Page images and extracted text
=====

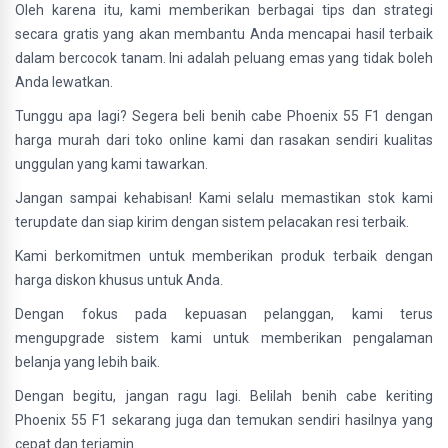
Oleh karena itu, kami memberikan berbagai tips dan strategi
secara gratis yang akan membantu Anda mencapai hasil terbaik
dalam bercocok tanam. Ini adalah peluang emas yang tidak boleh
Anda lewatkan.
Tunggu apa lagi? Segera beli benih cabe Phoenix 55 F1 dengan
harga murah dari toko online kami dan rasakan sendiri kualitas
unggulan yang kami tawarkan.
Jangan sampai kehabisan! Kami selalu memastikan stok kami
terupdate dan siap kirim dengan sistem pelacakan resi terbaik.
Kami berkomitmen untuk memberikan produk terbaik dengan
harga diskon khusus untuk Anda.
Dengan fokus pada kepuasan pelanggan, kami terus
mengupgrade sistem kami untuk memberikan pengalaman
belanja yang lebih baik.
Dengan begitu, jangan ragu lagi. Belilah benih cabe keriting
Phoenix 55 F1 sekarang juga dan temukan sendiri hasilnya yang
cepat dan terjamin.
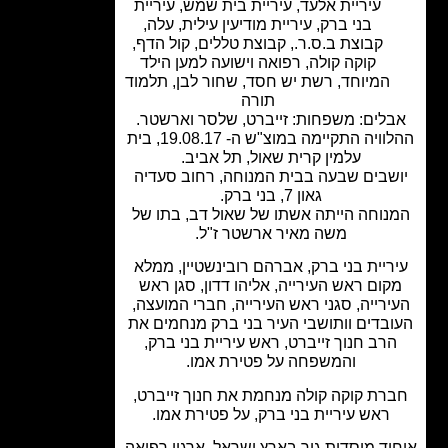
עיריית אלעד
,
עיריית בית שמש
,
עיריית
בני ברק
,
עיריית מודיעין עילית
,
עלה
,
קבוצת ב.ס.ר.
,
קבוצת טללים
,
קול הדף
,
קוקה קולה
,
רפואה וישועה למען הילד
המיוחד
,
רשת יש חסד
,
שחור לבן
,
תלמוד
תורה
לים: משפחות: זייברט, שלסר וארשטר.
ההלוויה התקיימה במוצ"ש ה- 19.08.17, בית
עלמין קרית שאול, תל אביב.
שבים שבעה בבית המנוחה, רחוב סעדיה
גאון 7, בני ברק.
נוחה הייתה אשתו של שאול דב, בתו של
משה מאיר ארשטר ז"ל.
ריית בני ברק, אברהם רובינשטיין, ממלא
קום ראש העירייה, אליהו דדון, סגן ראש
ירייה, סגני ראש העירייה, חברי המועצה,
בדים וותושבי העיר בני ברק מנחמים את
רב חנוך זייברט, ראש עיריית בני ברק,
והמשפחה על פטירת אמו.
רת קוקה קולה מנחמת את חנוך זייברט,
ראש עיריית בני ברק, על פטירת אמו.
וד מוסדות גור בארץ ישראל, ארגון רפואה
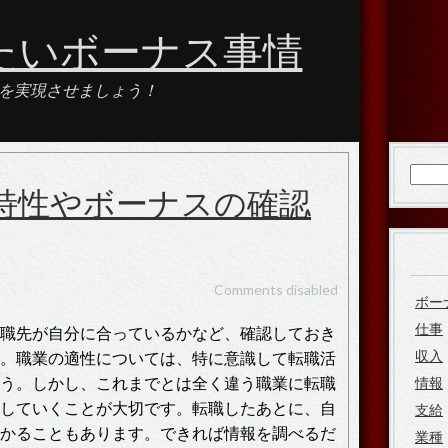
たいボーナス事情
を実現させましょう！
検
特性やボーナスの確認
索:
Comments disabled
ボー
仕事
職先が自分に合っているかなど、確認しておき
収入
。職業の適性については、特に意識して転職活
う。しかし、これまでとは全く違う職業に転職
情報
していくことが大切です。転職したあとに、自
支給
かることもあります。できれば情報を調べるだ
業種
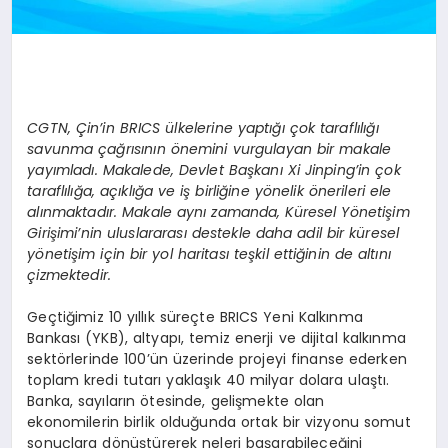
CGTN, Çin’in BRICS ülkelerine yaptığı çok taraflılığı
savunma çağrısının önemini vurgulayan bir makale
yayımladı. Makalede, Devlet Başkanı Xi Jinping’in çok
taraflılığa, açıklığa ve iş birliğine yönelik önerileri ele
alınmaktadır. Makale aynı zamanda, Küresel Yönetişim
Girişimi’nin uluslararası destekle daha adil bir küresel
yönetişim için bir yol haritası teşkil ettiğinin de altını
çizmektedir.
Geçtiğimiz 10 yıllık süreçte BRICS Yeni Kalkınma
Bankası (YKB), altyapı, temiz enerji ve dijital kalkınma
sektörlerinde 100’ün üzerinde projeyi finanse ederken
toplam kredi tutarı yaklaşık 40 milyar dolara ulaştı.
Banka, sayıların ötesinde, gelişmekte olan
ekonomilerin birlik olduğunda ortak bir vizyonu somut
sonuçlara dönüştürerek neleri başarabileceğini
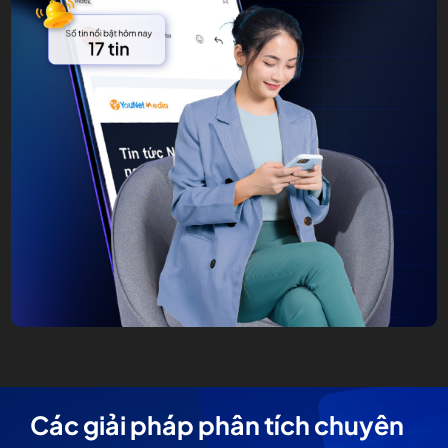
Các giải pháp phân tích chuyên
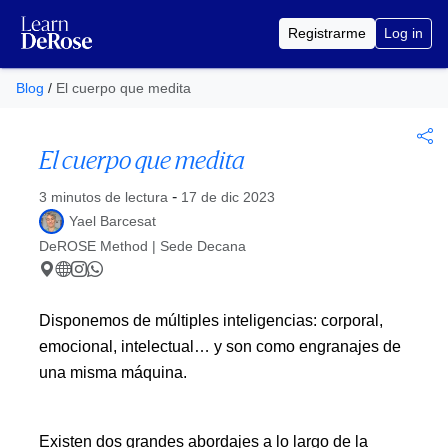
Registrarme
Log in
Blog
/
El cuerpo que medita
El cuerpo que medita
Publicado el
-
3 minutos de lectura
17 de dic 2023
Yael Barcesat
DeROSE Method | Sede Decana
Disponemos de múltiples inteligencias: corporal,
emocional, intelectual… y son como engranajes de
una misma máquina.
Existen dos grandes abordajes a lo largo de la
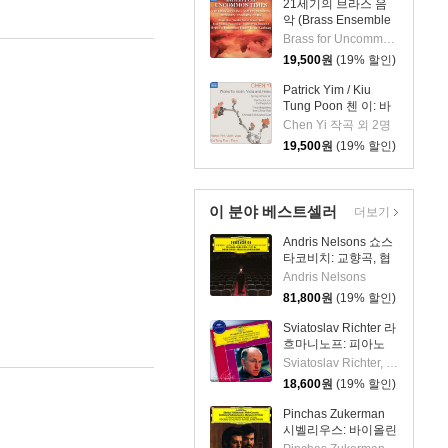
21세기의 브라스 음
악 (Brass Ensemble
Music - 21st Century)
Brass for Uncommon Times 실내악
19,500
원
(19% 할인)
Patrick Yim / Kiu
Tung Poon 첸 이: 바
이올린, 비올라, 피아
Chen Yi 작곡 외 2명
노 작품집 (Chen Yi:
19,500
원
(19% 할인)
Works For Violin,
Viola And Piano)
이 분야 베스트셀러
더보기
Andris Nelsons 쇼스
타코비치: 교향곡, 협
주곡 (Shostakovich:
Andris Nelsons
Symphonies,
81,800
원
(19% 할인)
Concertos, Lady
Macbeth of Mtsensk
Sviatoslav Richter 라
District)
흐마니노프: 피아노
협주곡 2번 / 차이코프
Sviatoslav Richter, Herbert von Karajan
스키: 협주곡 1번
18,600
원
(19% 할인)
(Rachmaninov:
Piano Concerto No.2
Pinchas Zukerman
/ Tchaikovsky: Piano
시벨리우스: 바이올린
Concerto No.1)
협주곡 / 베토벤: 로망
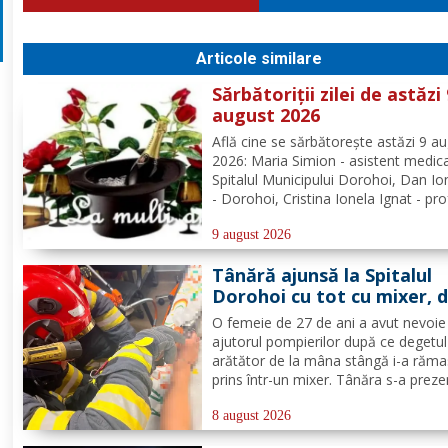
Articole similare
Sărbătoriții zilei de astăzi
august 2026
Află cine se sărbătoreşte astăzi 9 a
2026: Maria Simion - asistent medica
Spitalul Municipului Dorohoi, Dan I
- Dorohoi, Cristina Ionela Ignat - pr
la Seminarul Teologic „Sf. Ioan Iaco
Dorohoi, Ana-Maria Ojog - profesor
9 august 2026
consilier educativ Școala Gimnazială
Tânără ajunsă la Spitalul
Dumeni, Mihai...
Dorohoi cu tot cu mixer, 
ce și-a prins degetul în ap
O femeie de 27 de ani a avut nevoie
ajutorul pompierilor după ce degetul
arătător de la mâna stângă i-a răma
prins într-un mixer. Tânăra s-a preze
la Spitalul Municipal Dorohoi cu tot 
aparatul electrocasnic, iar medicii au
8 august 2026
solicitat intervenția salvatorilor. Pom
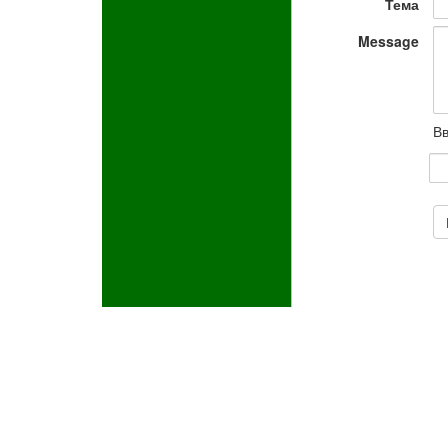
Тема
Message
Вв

=====

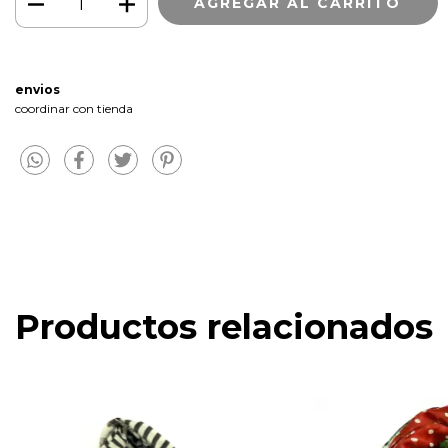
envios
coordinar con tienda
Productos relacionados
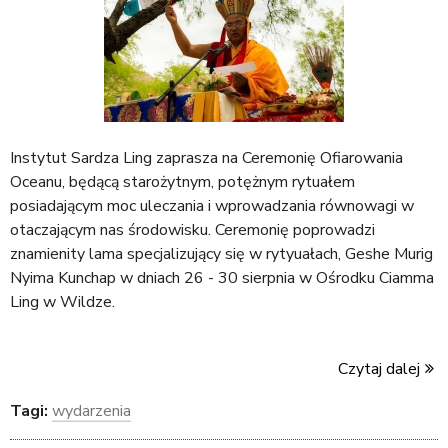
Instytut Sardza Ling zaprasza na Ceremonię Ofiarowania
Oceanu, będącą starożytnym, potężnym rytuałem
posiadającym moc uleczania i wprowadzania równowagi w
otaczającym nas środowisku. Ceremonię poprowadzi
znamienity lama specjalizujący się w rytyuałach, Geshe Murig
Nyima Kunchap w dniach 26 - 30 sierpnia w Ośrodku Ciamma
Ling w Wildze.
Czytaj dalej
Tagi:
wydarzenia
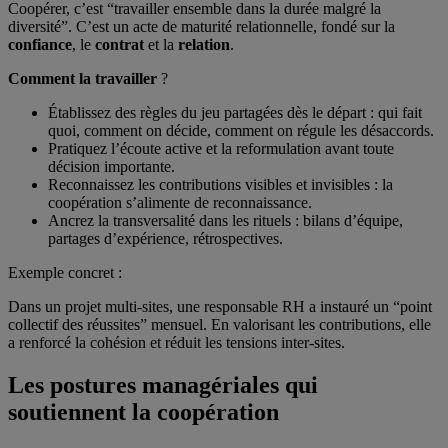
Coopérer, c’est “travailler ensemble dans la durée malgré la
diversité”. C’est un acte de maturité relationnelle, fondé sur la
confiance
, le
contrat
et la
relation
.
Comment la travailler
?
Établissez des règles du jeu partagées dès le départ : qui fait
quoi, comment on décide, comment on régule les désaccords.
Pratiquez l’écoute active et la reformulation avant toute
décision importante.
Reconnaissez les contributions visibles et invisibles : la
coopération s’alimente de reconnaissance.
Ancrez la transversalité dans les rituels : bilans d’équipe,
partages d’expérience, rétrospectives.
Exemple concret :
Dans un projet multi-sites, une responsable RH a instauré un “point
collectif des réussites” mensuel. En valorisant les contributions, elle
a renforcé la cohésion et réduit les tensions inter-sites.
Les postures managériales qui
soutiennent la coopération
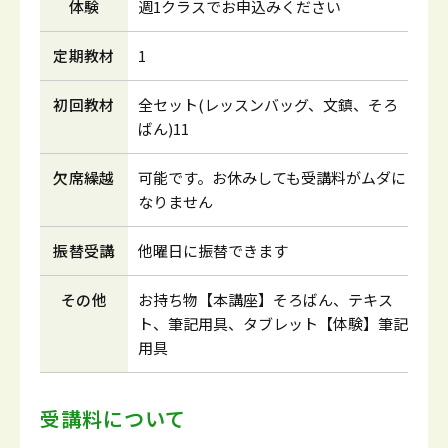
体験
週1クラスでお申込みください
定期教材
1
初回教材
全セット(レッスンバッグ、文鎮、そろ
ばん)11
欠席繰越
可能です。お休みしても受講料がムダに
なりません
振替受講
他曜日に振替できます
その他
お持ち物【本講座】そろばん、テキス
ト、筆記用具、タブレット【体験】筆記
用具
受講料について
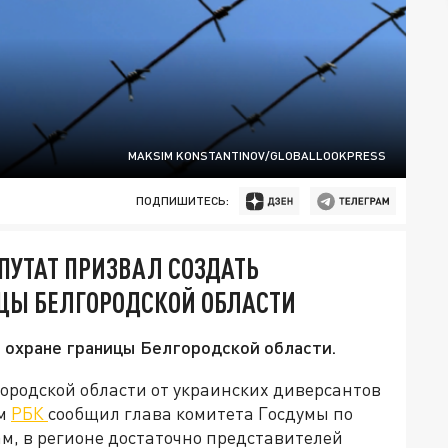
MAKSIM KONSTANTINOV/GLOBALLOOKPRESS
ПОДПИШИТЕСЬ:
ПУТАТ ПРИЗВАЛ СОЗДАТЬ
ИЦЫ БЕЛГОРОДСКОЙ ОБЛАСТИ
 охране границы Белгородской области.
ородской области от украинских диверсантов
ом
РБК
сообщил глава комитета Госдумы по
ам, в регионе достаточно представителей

=====

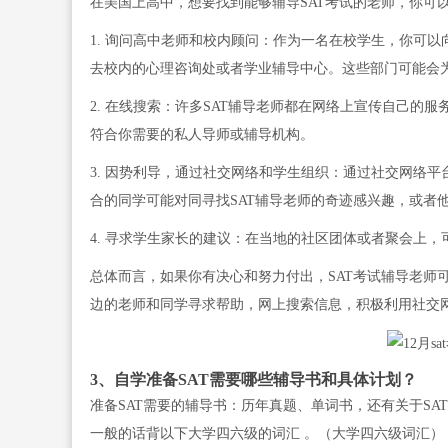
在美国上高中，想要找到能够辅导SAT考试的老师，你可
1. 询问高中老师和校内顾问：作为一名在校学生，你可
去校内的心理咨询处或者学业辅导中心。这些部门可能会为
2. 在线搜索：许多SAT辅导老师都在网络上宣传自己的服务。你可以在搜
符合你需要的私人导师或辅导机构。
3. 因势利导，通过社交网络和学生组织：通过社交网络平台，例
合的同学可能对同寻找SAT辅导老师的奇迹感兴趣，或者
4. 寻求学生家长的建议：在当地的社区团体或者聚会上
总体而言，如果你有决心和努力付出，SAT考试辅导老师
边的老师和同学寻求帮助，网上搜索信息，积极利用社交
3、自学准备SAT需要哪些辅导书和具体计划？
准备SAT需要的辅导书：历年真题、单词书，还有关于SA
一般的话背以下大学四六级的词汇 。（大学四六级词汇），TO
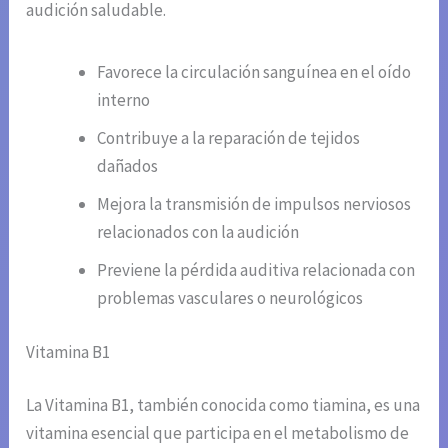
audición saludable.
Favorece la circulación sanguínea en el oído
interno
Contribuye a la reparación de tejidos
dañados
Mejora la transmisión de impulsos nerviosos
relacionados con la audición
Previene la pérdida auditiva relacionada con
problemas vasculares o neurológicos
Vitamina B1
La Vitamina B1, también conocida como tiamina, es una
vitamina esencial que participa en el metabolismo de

=====

_Aim of the task_
What are the lines above, starting at the one with "ородской области от украинских диверсантов" and ending at the one with "ам, в регионе достаточно представителей"? Give them again exactly, and only them.

_Result below_
ородской области от украинских диверсантов
ом
РБК
сообщил глава комитета Госдумы по
ам, в регионе достаточно представителей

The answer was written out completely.